→ Yang Dikerjakan
**a.** Ringkaslah kutipan tentang pameran di Bondowoso dalam dua kalimat.
**b.** Menurut kutipan tentang pameran di Bondowoso, di kota manakah restoran J.W. Hellendoorn berada?

Ajang pameran menjadi kesempatan bagus bagi Maurice Wolf untuk mempromosikan perhiasan yang mereka impor kepada kalangan elit kolonial, penguasaha Eropa dan keluarga, dan kalangan ningrat pribumi. Merekalah yang punya banyak uang tentu diharapkan tertarik untuk membeli perhiasan-perhiasan berkelas. 

Memiliki perhiasan mewah dari Eropa bisa meningkatkan derajat sosial para pemiliknya. Hanya orang-orang kaya yang bisa membeli, memiliki, dan mengenakan perhiasan berupa kalung, cincin, anting, ataupun arloji dari Swiss. 

Kepemilikan tersebut sekaligus menjadi tanda pembeda mereka dengan warga elit lain di tanah jajahan. Meskipun sama-sama berasal dari keluarga Eropa, mewahnya perhiasan yang dipakai bisa membedakan derajat dan citra diri mereka dibandingkan warga elit lainnya. 

Food court J.W. Hellendoorn. Sumber: Digital Collection Leiden University Libraries
Food court J.W. Hellendoorn. Sumber: Digital Collection Leiden University Libraries

Pengusaha restoran mewah yang biasa dikunjungi kalangan elit tidak ketinggalan untuk berpartisipasi dalam pameran di Bondowoso. J.W. Hellendoorn merupaka restoran berkelas di Surabaya yang ikut mempromosikan keunikan dan keistimewaan kuliner mereka. Bisa diasumsikan J.W. Hellendoorn ingin menyasar elit-elit perkebunan, pelabuan, kaum ningrat, dan birokrat kolonial. Mereka yang ada urusan ke Surabaya diharapkan akan teringat restoran mewah tersebut dan, pada akhirnya, akan mampir untuk makan. 

Jelas sekali, kehadiran restoran J.W. Hellendoorn merupakan bukti bahwa dalam hal makanan dan minuman kita bisa menemukan pengerasan perbedaan sosial antarmanusia. Mereka yang berasal dari kelas atas sudah sepatutnya bisa menyantap dan menikamti makanan mewah dan berkelas. Itu akan membedakan mereka dengan kelompok-kelompok elit lainnya. 

Selera terhadap makanan merupakan penanda kultural bahwa ada perbedaan orientasi dan kegemaran kuliner antara kelompok elit dengan kelompok manusia biasa atau dalam rangka pembauran.

RAMAINYA PENGUNJUNG DAN MERIAHNYA BUDAYA LOKAL 

Karena pertama kali diselenggarakan di Bondowoso, warga pun berbondong-bondong menuju kawasan pameran. Rasa penasaran dan ingin tahu tentang apa-apa yang dipamerkan dan disuguhkan di Alun-alun Bondowoso mendorong warga masyarakat rela berdesak-desakan. Pameran menjadi medium yang menjadikan warga masyarakat mengetahui perkembangan usaha-usaha kolonial.

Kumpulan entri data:
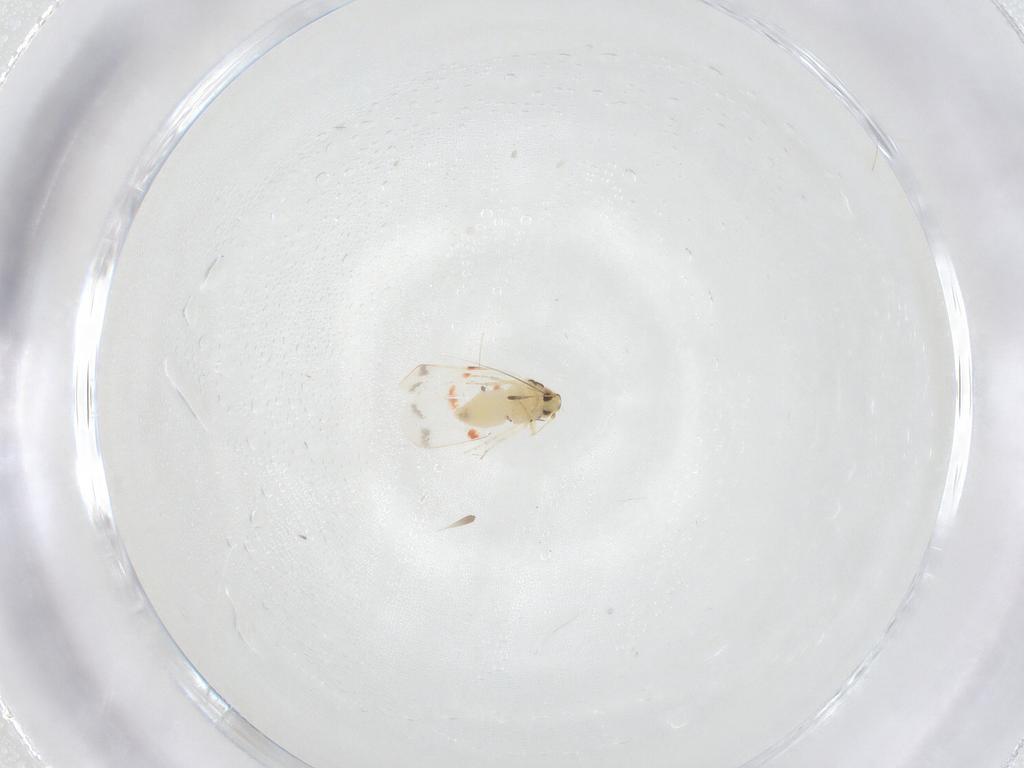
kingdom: Animalia
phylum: Arthropoda
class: Insecta
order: Hemiptera
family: Aleyrodidae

→ Hasil
**a.** Pameran di Bondowoso dimanfaatkan Maurice Wolf untuk mempromosikan perhiasan impor kepada kalangan elit, sementara restoran mewah J.W. Hellendoorn dari Surabaya ikut memperkenalkan kulinernya, dan baik perhiasan maupun makanan mewah menjadi penanda perbedaan derajat sosial. Karena pameran itu pertama kali diselenggarakan di Bondowoso, warga berbondong-bondong dan rela berdesak-desakan di Alun-alun Bondowoso karena rasa penasaran.

**b.** Restoran J.W. Hellendoorn berada di Surabaya.